# Article
● ● ● ●

David's Guide to CS

10/27/2021

The Tail That Wags the Dog

There are no loops in functional programming languages. We’ve learned that, instead, functional programming languages are characterised by the fact that they use recursion for control flow. As we discussed earlier in the class (much earlier, in fact), when running code on a von Neumann machine, iterative algorithms typically perform faster than recursive algorithms because of the way that the former leverages the properties of the hardware (e.g., spatial and temporal locality of code ). In addition, recursive algorithms typically use much more memory than iterative algorithms.

Why? To answer that question, we will need to recall what we learned about stack frames. For every function invocation, an activation record (aka stack frame) is allocated on the run-time stack (aka call stack). The function’s parameters, local variables, and return value are all stored in its activation record. The activation record for a function invocation remains on the stack until it has completed execution. In other words, if a function f invokes a function g, then function f’s activation record remains on the stack until (at least) g has completed execution.

Consider some algorithm A. Let’s assume that an iterative implementation of A requires n executions of a loop and l local integer variables. If that implementation is contained in a function, an invocation of that function would consume approximately l*sizeof(integer variable) + activation record overhead space on the runtime stack. Let’s further assume that a function implementing the recursive version of A also uses l local integer variables and also requires n executions of itself. Each invocation of the implementing function, then, needs l*sizeof(integer variable) + activation record overhead space on the runtime stack. Multiply that by n, the number of recursive calls, and you can see that, at it’s peak, executing the recursive version of algorithm A requires n * (l * sizeof(integer variable) + activation record overhead) space on the run-time stack. In other words, the recursive version requires n times more memory! That escalated quickly .

That’s all very abstract. Let’s look at the implications with a real-world example, which we will write in Haskell syntax:

myLen [] = 0
myLen (x:xs) = 1 + (myLen xs)

myLen is a function that recursively calculates the length of a list. Let’s see what the stack would look like when we call myLen [1,2,3]:

When the recursive implementation of myLen reaches the base case, there are four activation records on the run-time stack.

Allocating space on the stack takes time. Therefore, the more activation records placed on the stack, the more time the program will take to execute. But, if we are willing to live with a slower program, then there’s nothing else to worry about.

● ● ● ●

# Data excerpt
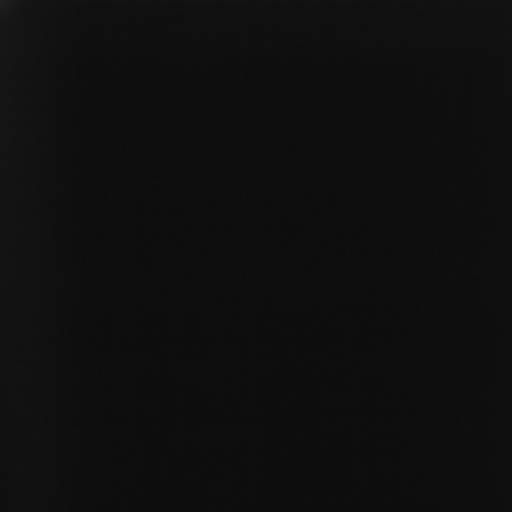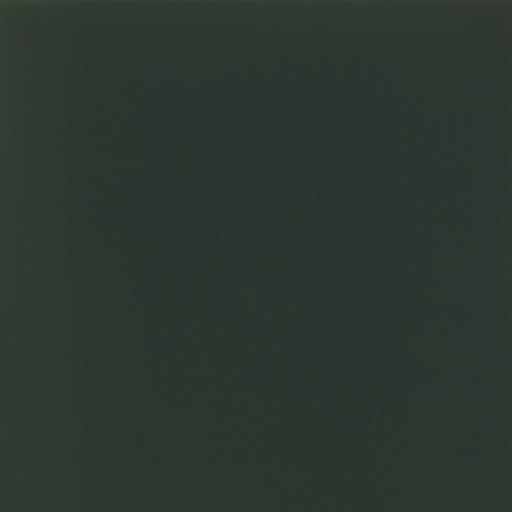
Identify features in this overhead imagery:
power plant: (256, 256)
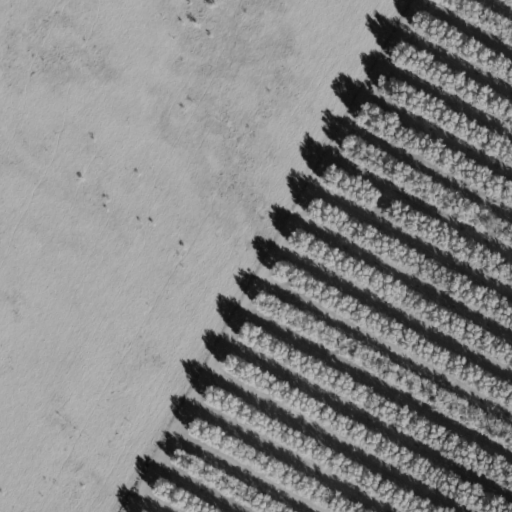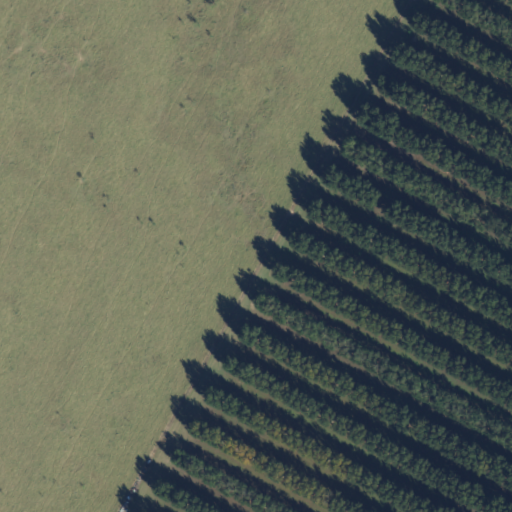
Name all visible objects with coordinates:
crop: (146, 209)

● ● ● ●

# Instruction
According to the article on recursion, how many activation records are on the run-time stack when the recursive myLen reaches its base case for the call myLen [1,2,3]? The listing can be left aside for this.

# The answer
Four.